Modx 2.7.1 infection after clean install

Hi, my site kept getting infected no matter what I did. I tried hardening site, fresh install, everything imaginable for few past month and ico files keep coming back.

Last procedure that last longest (without being infected for 1 month) was clean install of version 2.7.1, reupload database (with changed password), reupload images and pdfs into assets.
Installed extras: breadcrumbs, codemirror, firstchildredirect, formit, getpage, getreourcefield, getresources, googlesitemap, simplesearch, tinymce, translit, utlimateparent, wayfinder.
All of that is latest version.
Today my site was loading for long time (which is first sign of site beeing infected), so I rescan for ico files and found one in connectors/system, there was also one php file with random name and folder security was missing.
Because of location I am suspecting phpthumb.php…

Any ideas? I am really desperate.

Have you tried scanning your files for any backdoors? Chances are there’s a file in your assets somewhere that you accidentally restored with the clean installation. That doesn’t have to be a .ico file, can also be a .php file or something else.

PHP malware scanner is pretty good:

Also worth making sure there are no users or plugins that shouldn’t be there.

If you’re seeing ico files returning, this sounds like the site’s been compromised for a long time and it is the accesson.php hack which affected versions below 2.6.5 but it may have not shown symptoms or new symptoms have showed up. In some cases there were malicious users added and in others, there were plugins added that fired on every request.

The team at MODX Cloud has successfully cleaned hundreds of sites and we’ve learned a lot in that time, hence the document I wrote that @markh linked to.

The best way to ensure the site is cleaned is to scan it deeply via SSH and then be sure there are no malicious users, plugins or snippets. For the latter, I generally just scanned (visually) the database tables related to users, plugins and snippets.

It is possible phpthumb is at issue, it’s possible that it could be phpMyAdmin but the ico files suggest to me that there is likely naughty files in the root or assets directories (or subdirectories thereof).

1 Like

Could be missing something, but did you change the FTP/CP password of all the accounts?

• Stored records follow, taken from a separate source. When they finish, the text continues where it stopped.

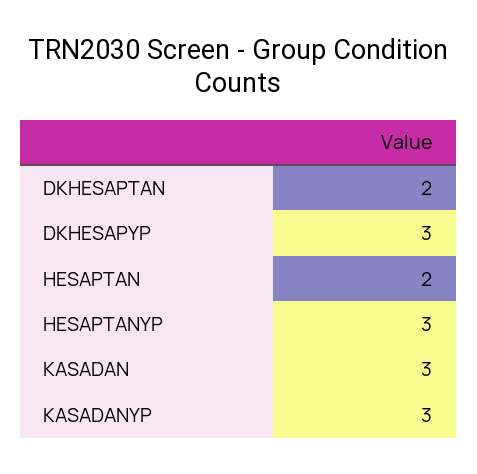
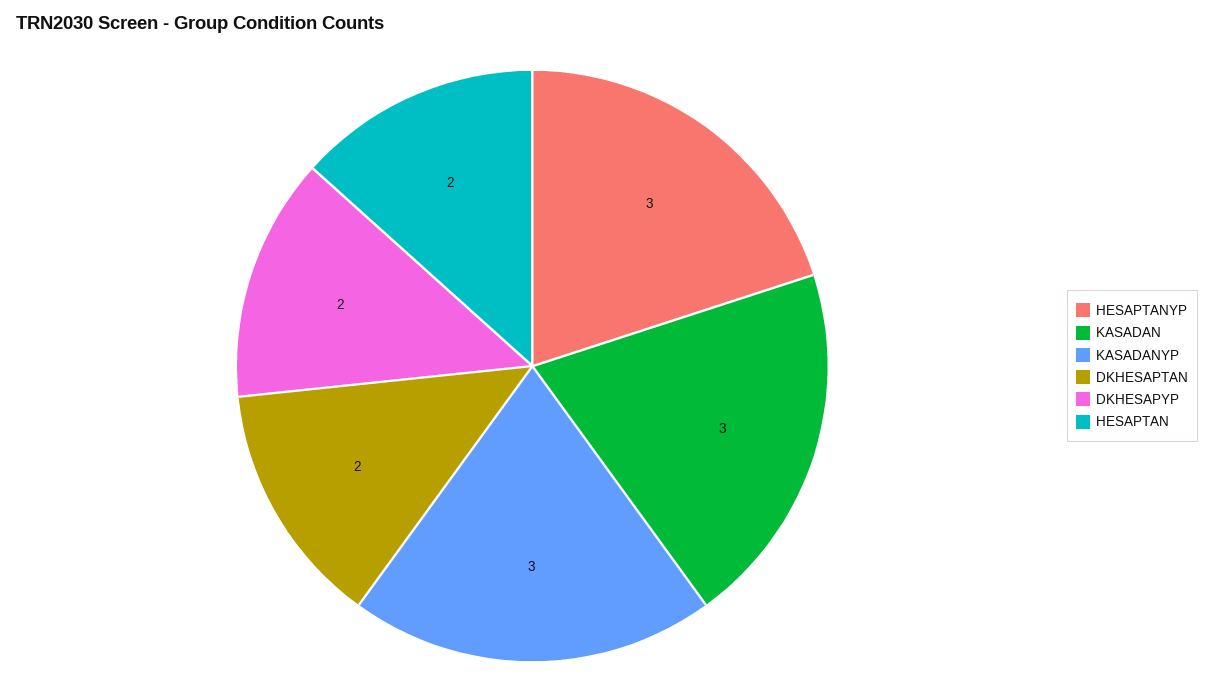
DKHESAPYP: 3 -> 2

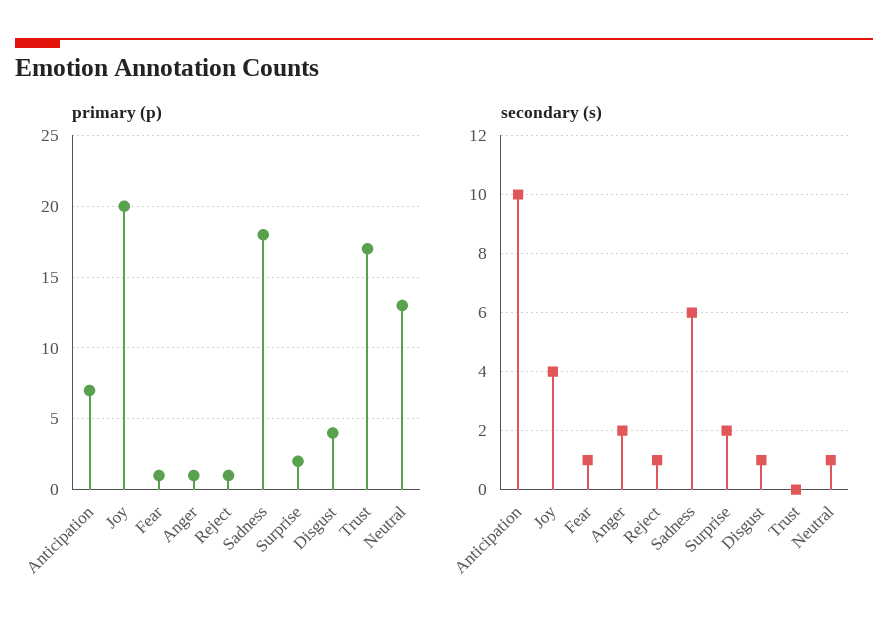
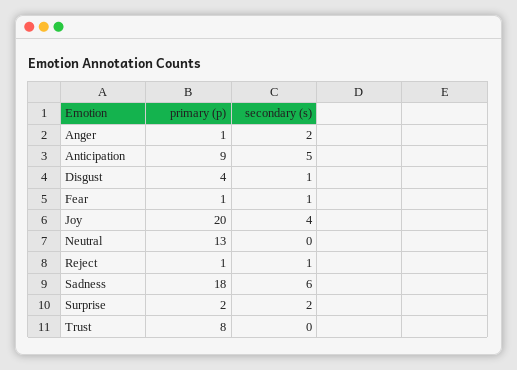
primary (p), Anticipation: 7 -> 9
primary (p), Trust: 17 -> 8
secondary (s), Anticipation: 10 -> 5
secondary (s), Neutral: 1 -> 0

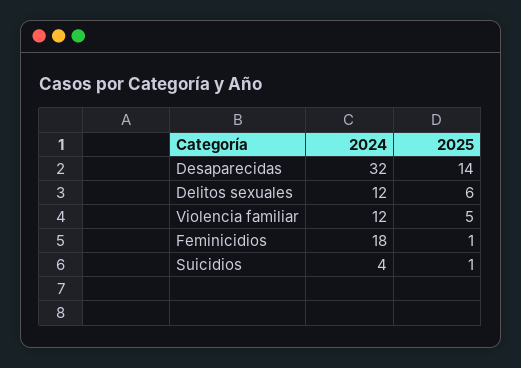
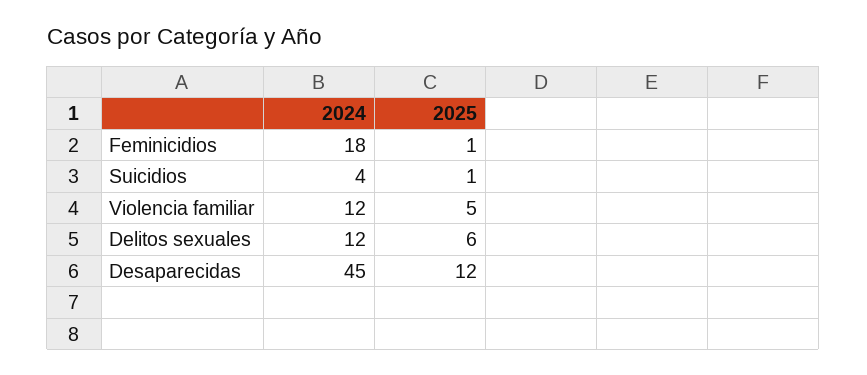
2024, Desaparecidas: 32 -> 45
2025, Desaparecidas: 14 -> 12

Hi, ok I found one suspicious php file in assets with random name, but how can this execute if its not index.php?
I also checked database for any php code, snippet, plugins or any extra - clean. I also have only 2 users, changed password for databes, ftp, and user account many times…

Are you saying that this site continues to be reinfected or has not been cleaned? If not, have you considered getting professional assistance in recovering the site?

The attacker that placed it there knows where it is and can call it simply by requesting assets/whatever_random_name.php.